As for longtermism, I'm not even convinced they're getting the sign of their intervention right. If human extinction prevents more suffering than pleasure, they will still try to prevent human extinction, and therefore harming their own ostensive utilitarian goals. I'm not claiming that this is true. I don't know if it is. But if it were true, and completely predictable, people like Ord or McAskill would never get it right, for status reasons alone. They would be working in the wrong direction and no internal or external incentive would stop them from doing so.

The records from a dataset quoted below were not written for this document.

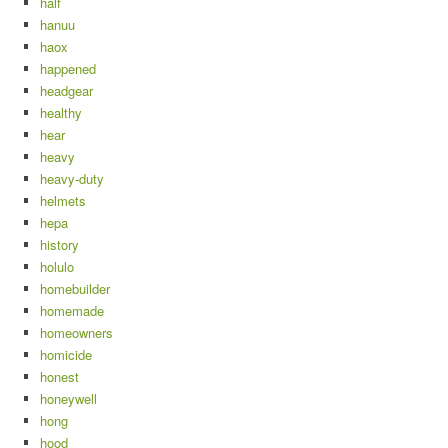
half
hanuu
haox
happened
headgear
healthy
hear
heavy
heavy-duty
helmets
hepa
history
holulo
homebuilder
homemade
homeowners
homicide
honest
honeywell
hong
hood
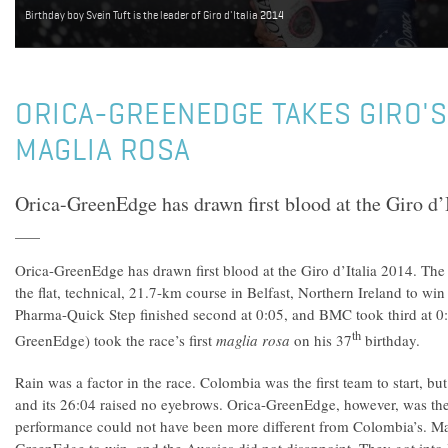
Birthday boy Svein Tuft is the leader of Giro d'Italia 2014
ORICA-GREENEDGE TAKES GIRO'S 
MAGLIA ROSA
Orica-GreenEdge has drawn first blood at the Giro d’I
Orica-GreenEdge has drawn first blood at the Giro d’Italia 2014. The
the flat, technical, 21.7-km course in Belfast, Northern Ireland to w
Pharma-Quick Step finished second at 0:05, and BMC took third at 0:
th
GreenEdge) took the race’s first
maglia rosa
on his 37
birthday.
Rain was a factor in the race. Colombia was the first team to start, but
and its 26:04 raised no eyebrows. Orica-GreenEdge, however, was the 
performance could not have been more different from Colombia’s. M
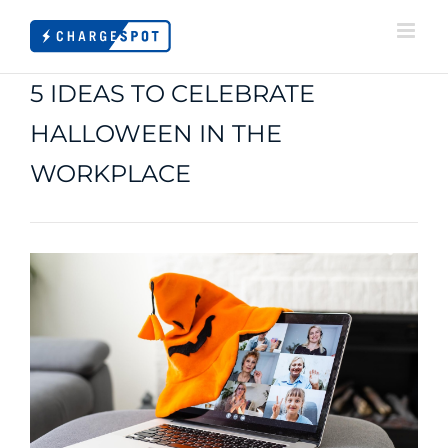
Skip
to
content
5 IDEAS TO CELEBRATE
HALLOWEEN IN THE
WORKPLACE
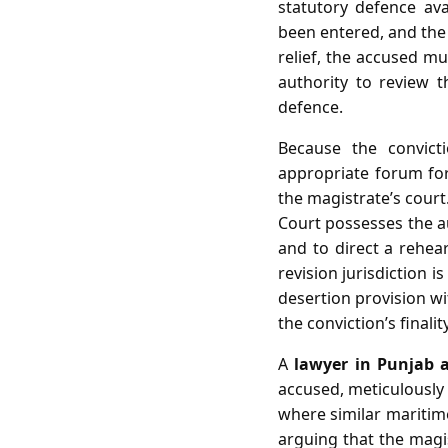
statutory defence av
been entered, and the 
relief, the accused mu
authority to review t
defence.
Because the convict
appropriate forum for 
the magistrate’s court
Court possesses the au
and to direct a rehea
revision jurisdiction i
desertion provision wi
the conviction’s finality
A
lawyer in Punjab 
accused, meticulously 
where similar maritime
arguing that the magis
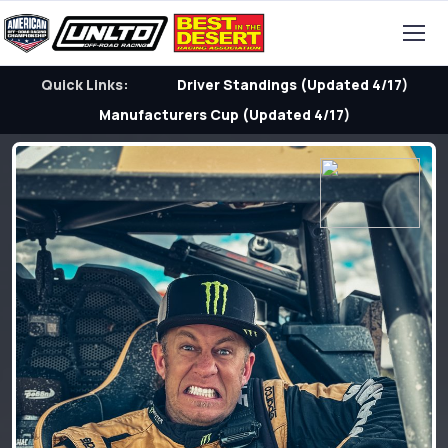
Quick Links:
Driver Standings (Updated 4/17)
Manufacturers Cup (Updated 4/17)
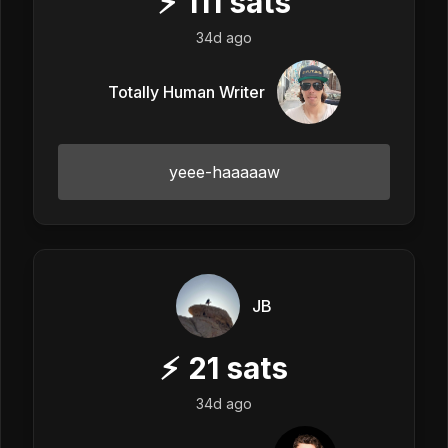
⚡
111
sats
34d ago
Totally Human Writer
yeee-haaaaaw
JB
⚡
21
sats
34d ago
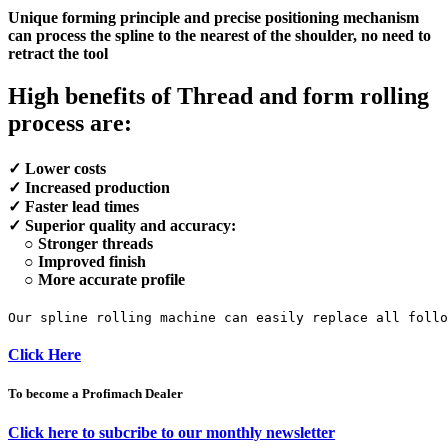
Unique forming principle and precise positioning mechanism
can process the spline to the nearest of the shoulder, no need to
retract the tool
High benefits of Thread and form rolling
process are:
✓ Lower costs
✓ Increased production
✓ Faster lead times
✓ Superior quality and accuracy:
○ Stronger threads
○ Improved finish
○ More accurate profile
Our spline rolling machine can easily replace all foll
Click Here
To become a Profimach Dealer
Click here to subcribe to our monthly newsletter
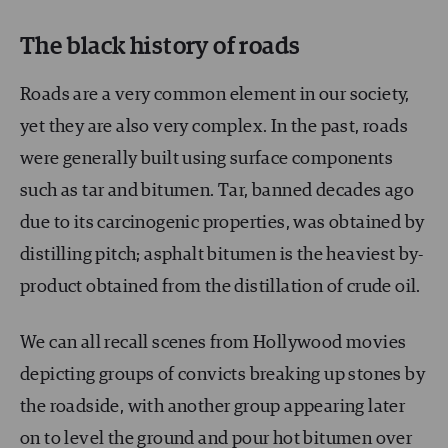
The black history of roads
Roads are a very common element in our society,
yet they are also very complex. In the past, roads
were generally built using surface components
such as tar and bitumen. Tar, banned decades ago
due to its carcinogenic properties, was obtained by
distilling pitch; asphalt bitumen is the heaviest by-
product obtained from the distillation of crude oil.
We can all recall scenes from Hollywood movies
depicting groups of convicts breaking up stones by
the roadside, with another group appearing later
on to level the ground and pour hot bitumen over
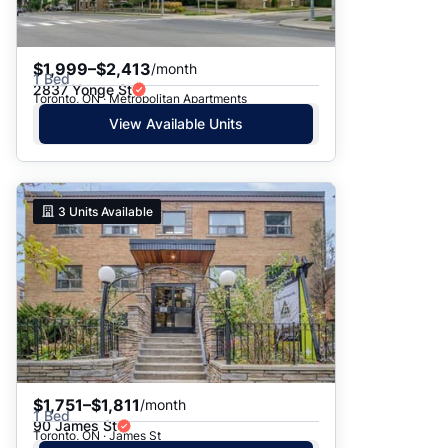
$1,999–$2,413
/month
1 Bed
2837 Yonge St
Toronto, ON · Metropolitan Apartments
View Available Units
3
Units Available
$1,751–$1,811
/month
1 Bed
90 James St
Toronto, ON · James St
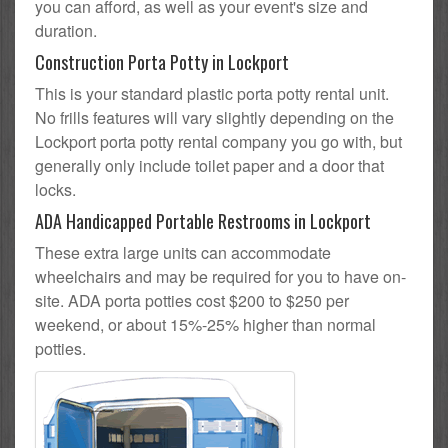
you can afford, as well as your event's size and
duration.
Construction Porta Potty in Lockport
This is your standard plastic porta potty rental unit.
No frills features will vary slightly depending on the
Lockport porta potty rental company you go with, but
generally only include toilet paper and a door that
locks.
ADA Handicapped Portable Restrooms in Lockport
These extra large units can accommodate
wheelchairs and may be required for you to have on-
site. ADA porta potties cost $200 to $250 per
weekend, or about 15%-25% higher than normal
potties.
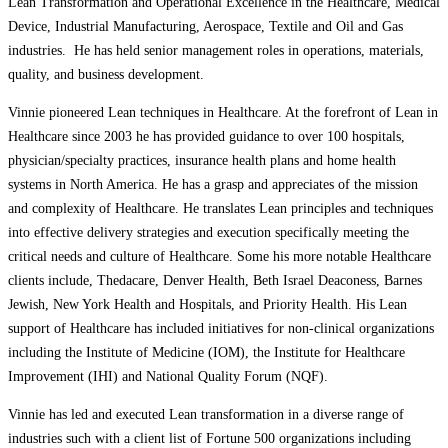
Lean Transformation and Operational Excellence in the Healthcare, Medical
Device, Industrial Manufacturing, Aerospace, Textile and Oil and Gas
industries. He has held senior management roles in operations, materials,
quality, and business development.
Vinnie pioneered Lean techniques in Healthcare. At the forefront of Lean in
Healthcare since 2003 he has provided guidance to over 100 hospitals,
physician/specialty practices, insurance health plans and home health
systems in North America. He has a grasp and appreciates of the mission
and complexity of Healthcare. He translates Lean principles and techniques
into effective delivery strategies and execution specifically meeting the
critical needs and culture of Healthcare. Some his more notable Healthcare
clients include, Thedacare, Denver Health, Beth Israel Deaconess, Barnes
Jewish, New York Health and Hospitals, and Priority Health. His Lean
support of Healthcare has included initiatives for non-clinical organizations
including the Institute of Medicine (IOM), the Institute for Healthcare
Improvement (IHI) and National Quality Forum (NQF).
Vinnie has led and executed Lean transformation in a diverse range of
industries such with a client list of Fortune 500 organizations including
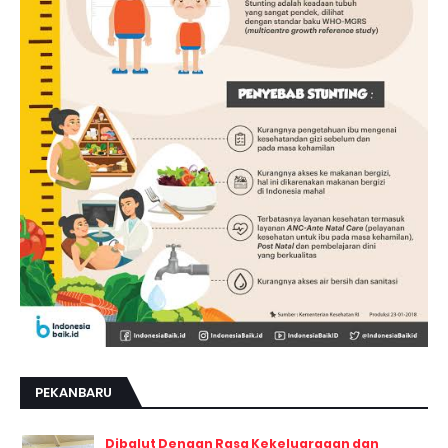
PEKANBARU
Dibalut Dengan Rasa Kekeluargaan dan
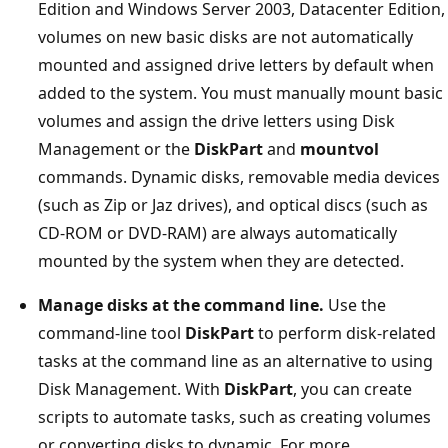
Edition and Windows Server 2003, Datacenter Edition,
volumes on new basic disks are not automatically
mounted and assigned drive letters by default when
added to the system. You must manually mount basic
volumes and assign the drive letters using Disk
Management or the
DiskPart
and
mountvol
commands. Dynamic disks, removable media devices
(such as Zip or Jaz drives), and optical discs (such as
CD-ROM or DVD-RAM) are always automatically
mounted by the system when they are detected.
Manage disks at the command line.
Use the
command-line tool
DiskPart
to perform disk-related
tasks at the command line as an alternative to using
Disk Management. With
DiskPart
, you can create
scripts to automate tasks, such as creating volumes
or converting disks to dynamic. For more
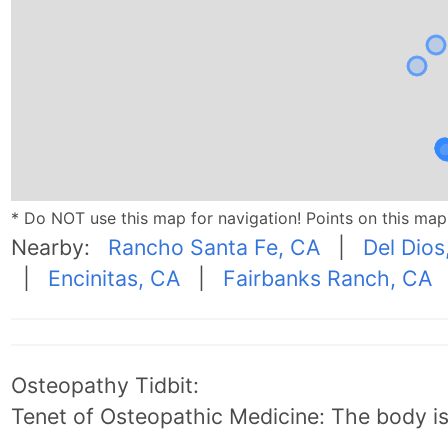
* Do NOT use this map for navigation! Points on this ma
Nearby:
Rancho Santa Fe, CA
|
Del Dios
|
Encinitas, CA
|
Fairbanks Ranch, CA
Osteopathy Tidbit:
Tenet of Osteopathic Medicine: The body is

Lastly, there is a weird silence surrounding the optimal solution space to utilitarianism. You'd think there would be a considerable number of EAs and academic utilitarians actively examining the possiblity of turning a decent fraction of the cosmic commons into hedonium, or at least finding ways to make the idea more appealing. You could do this without violating anyone's rights or the non-aggression principle, in any way. But no one does this. AFAICT, no one's even seriously looking into the possibility. Even if it doesn't pan out, maybe something close enough to it pans out. Turning even 0.001% of the cosmic commons into the next-best-implementation to hedonium sounds like it should be top priority for utilitarians. But it's weird and low-status, so instead they advocate the much more useless things that sound higher status.